Davide Matteini

Personal information
- Date of birth: 11 May 1982 (age 43)
- Place of birth: Livorno, Italy
- Height: 1.80 m (5 ft 11 in)
- Position: Winger

Senior career*
- Years: Team / Apps / (Gls)
- 2000–2003: Empoli / 1 / (0)
- 2001–2002: → Gualdo (loan) / 32 / (17)
- 2002–2003: → Pro Patria (loan) / 16 / (5)
- 2003–2007: Palermo / 1 / (0)
- 2003–2004: → Livorno (loan) / 6 / (1)
- 2004: → Teramo (loan) / 11 / (4)
- 2004–2005: → Padova (loan) / 15 / (8)
- 2005: → Crotone (loan) / 13 / (1)
- 2005–2006: → Pescara (loan) / 33 / (9)
- 2006–2007: → Empoli (loan) / 32 / (4)
- 2007–2009: Parma / 14 / (2)
- 2008: → Vicenza (loan) / 17 / (5)
- 2009–2010: Rimini / 20 / (1)
- 2010–2011: Cosenza / 29 / (1)
- 2011–2013: Reggiana / 48 / (8)
- 2013–2014: Tuttocuoio / 12 / (4)
- 2014: Viareggio / 10 / (2)
- 2014–2015: San Paolo Padova / 16 / (4)

= Davide Matteini =

Italian footballer (born 1982)

Davide Matteini (born 11 May 1982) is an Italian footballer.

==Career==
Matteini started his career at Empoli.

===Palermo===
After loaned to Serie C1 and Serie C2 clubs, he was signed by Palermo in January 2003, in joint-ownership bid, for €620,000. He just played once for Palermo in Serie B.

Matteini then left on loan to Serie B and Serie C1 clubs. After he scored the career high in Serie B with 9 goals, he was loaned back to Empoli, which still hold half of his contractual rights. He played his first Serie A games against UC Sampdoria, 10 September 2006. He played 19 starts in 2006–07 Serie A.

===Parma===
In June 2007, Palermo got full contractual rights from Empoli for €330,000, but sold to Parma F.C. in join-ownership in August 2007 for €0.9 million. The deal offset the installment payments of 2006 signing of Mark Bresciano and Fábio Simplício. Parma also signed Igor Budan and Francesco Parravicini from Palermo earlier in July. He was signed by Vicenza on 31 January 2008 along with Ascoli winger Giampietro Perrulli. Matteini made 14 starts in the second half of 2007–08 Serie B.

===Rimini===
In January 2009, he left for Rimini for €1 million (nominal value) from Parma, with Palermo retained 50% registration rights.
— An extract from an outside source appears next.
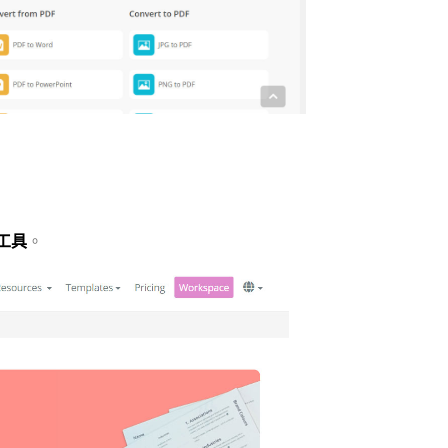
輯工具
。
Parma also got Francesco Lunardini (€1 million) and Daniele Vantaggiato (€1.9 million) from Rimini as part of the deal. Rimini reached the promotion playoffs in 2009–10 Lega Pro Prima Divisione but lost it. In June 2010 Palermo gave up the remain 50% registration rights but the Rimini soon bankrupted.

===Late career===
Matteini remained in the third division in 2010–11 season for Cosenza. However the team also bankrupted and Matteini joined Reggiana.
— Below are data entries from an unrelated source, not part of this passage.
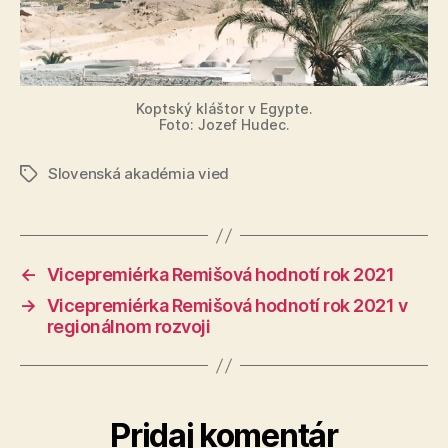
Koptský kláštor v Egypte.
Foto: Jozef Hudec.
Slovenská akadémia vied
Značky
←
Vicepremiérka Remišová hodnotí rok 2021
→
Vicepremiérka Remišová hodnotí rok 2021 v
regionálnom rozvoji
Pridaj komentár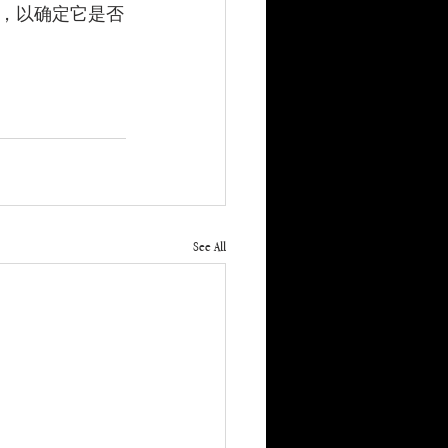
，以确定它是否
See All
In October 2013 Matteini was signed by Tuttocuoio.

In January 2014 goes to Viareggio, while in September goes to San Paolo Padova in Serie D.

==Savona – Teramo matchfixing==

On 20 August 2015 the player earned 3 years and 6 months ban for sports fraud by Italian Federation 1st degree judges. He allegedly participated in the matchfixing of Savona – Teramo and then bet on the match result.